Anora, Sean Baker’s Palme d’Or winning new film (and surely an Oscar-hopeful) opened the festival with a wink to the wounded stereotypes of “Russian mobster” masculinity. While the film follows Ani (Mikey Madison)’s pursuit of a dreamy, well-off life as an the bride of a oligarch’s son, the plot actually ping-pongs her between puppy-eyed Vanya (Mark Eydelshteyn) and the taciturn gentleman-henchman Igor (Yura Borisov). There is a lot of fun to be had with Anora and its comedy of errors that often poke at gender roles and the power fields that come with them in the land of the rich, yet Baker’s gaze remains sympathetic to the men who have lost their way (as was the case in 2021’s Red Rocket), and also to those who may never find it. Vanya fleeing the marriage at the first sight of danger (and by danger, I mean his mother’s scolding) condemns him to a cowardly life that is nevertheless protected by seven-figured dollar signs.

The festival’s programme itself circled out Men in Crisis as this year’s Spotlight, platforming films like Nathan Silver’s Between the Temples, Kyoshi Kurosawa’s Cloud and Christopher Andews’ Bring Them Down where the beloved Barry Keoghan faces a terrifyingly harsh Christopher Abbott in a ripening, violent feud between two families in the Irish countryside. Family is also at the heart of Dutch director Jan-Willem van Ewijk’s film Alpha, where a father and a son snipe criticisms at each other, as well as passive-aggressive nods, during a ski holiday in the Alps. Alpha sits on the sidelines and lets the conflict grow in scope, counting on satirical distance and a potential risky situation in the mountains; with a carefully calculated (but hearty) dramaturgical arc, the film manages to reach deep into the festering wound inflicted by masculine ideals and generational trauma. Jesse Eisenberg, who received the Stockholm Excellence Award, presented A Real Pain, his sophomore directorial film in which he also stars alongside Kieran Culkin. A Real Pain takes two cousins on a trip from the United States to Poland, so they can pay tribute to their late grandmother’s heritage and legacy. A journey retracing trauma that is completely foreign to them, the film surprises with its responsible sentimentalism, allowing for both characters to confront, acknowledge, and even articulate the depths of their own despair – the despair of failing as men, whatever that means.
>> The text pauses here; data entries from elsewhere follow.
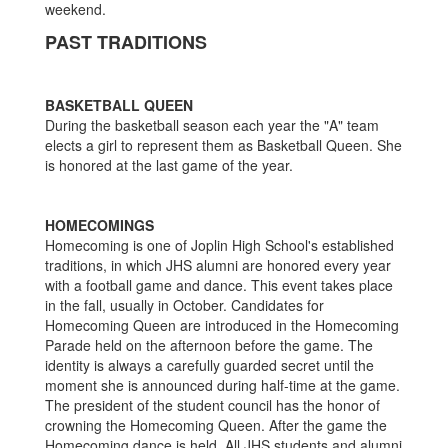
weekend.
PAST TRADITIONS
BASKETBALL QUEEN
During the basketball season each year the "A" team
elects a girl to represent them as Basketball Queen. She
is honored at the last game of the year.
HOMECOMINGS
Homecoming is one of Joplin High School's established
traditions, in which JHS alumni are honored every year
with a football game and dance. This event takes place
in the fall, usually in October. Candidates for
Homecoming Queen are introduced in the Homecoming
Parade held on the afternoon before the game. The
identity is always a carefully guarded secret until the
moment she is announced during half-time at the game.
The president of the student council has the honor of
crowning the Homecoming Queen. After the game the
Homecoming dance is held. All JHS students and alumni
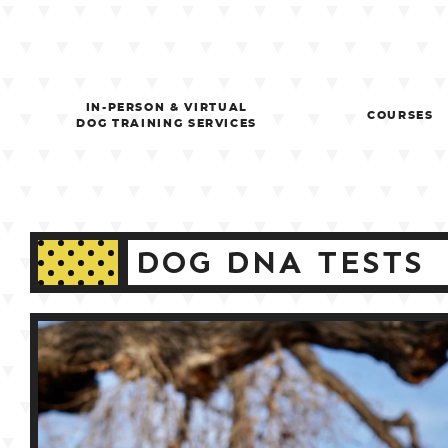
Skip
to
content
IN-PERSON & VIRTUAL
COURSES
DOG TRAINING SERVICES
DOG DNA TESTS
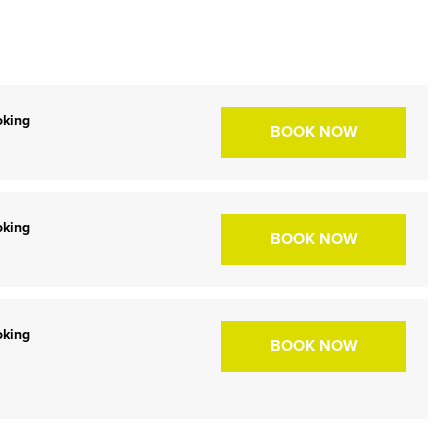
oking
BOOK NOW
oking
BOOK NOW
oking
BOOK NOW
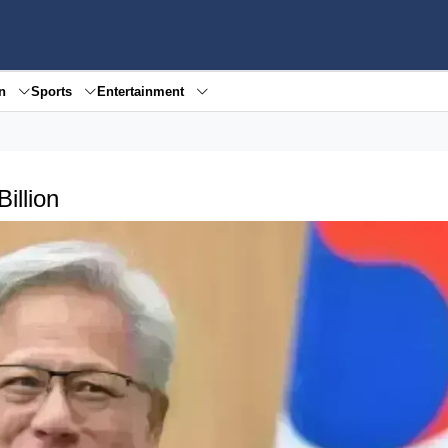
en
Sports
Entertainment
illion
Dying (Sterben) by German director Matthias Glasner stars Lars Eidinger as an accomplished conductor sandwiched between his elderly parents, estranged sister, and ex wife and while he is the protagonist of only one of the film’s three parts, we are certain he very much dislikes being the glue between family members and tries to deflect responsibility. But his crisis is deeply rooted in obligation and the frustrations that come with spreading yourself too thin. Unlike, for example, Paul Schrader’s Oh Canada, where Richard Gere’s character reminisces a past where he felt more powerful and alive, as a bridge between war-torn past and future promises of love, Tom Lunies in Dying is a character that is always on the brink of erasing himself. Leonard Fife, the protagonist of Oh Canada, seeks to assert himself even on his deathbed: as proud as he is of his documentary filmmaking career, Fife is ashamed of failing as a father and Schrader’s film zooms in on that very feeling through monologue confessionals and multiple flashbacks where Jacob Elordi plays the director at a younger age.
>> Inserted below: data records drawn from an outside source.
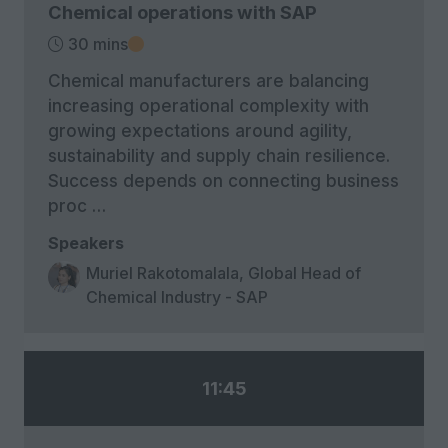
Chemical operations with SAP
30 mins
Chemical manufacturers are balancing
increasing operational complexity with
growing expectations around agility,
sustainability and supply chain resilience.
Success depends on connecting business
proc …
Speakers
Muriel Rakotomalala, Global Head of
Chemical Industry - SAP
11:45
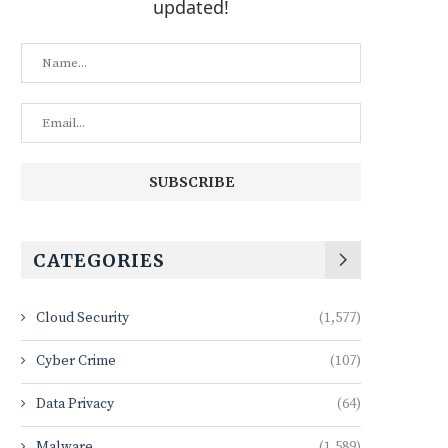
updated!
CATEGORIES
Cloud Security
(1,577)
Cyber Crime
(107)
Data Privacy
(64)
Malware
(1,589)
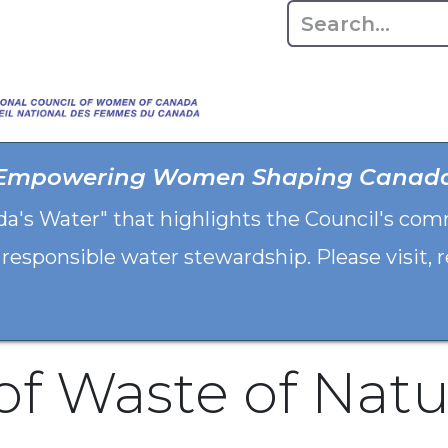
Home
About
Advo
Empowering Women Shaping Canad
da's Water" that highlights the Council's co
 responsible water stewardship. Please visit,
of Waste of Natu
At the festival, our chosen FIPRESCI winner, Jacques Audiard’s Emilia Pérez, shows a strikingly political, thrilling, and musical attitude towards the so-called masculine order. In it, the titular Emilia Pérez is a trans woman who had to sacrifice everything in order to leave the male role, body, and burden, but the many scenes of joyful reclamation and the possibilities of arriving at your truest self through reinvention (transition) are what stays with you after the credits roll. It’s good to note that the film also won the Peroni Audience Award and in this agreement between critics and viewers I find yet another confirmation that dichotomies, such as male/female should be a thing of the past.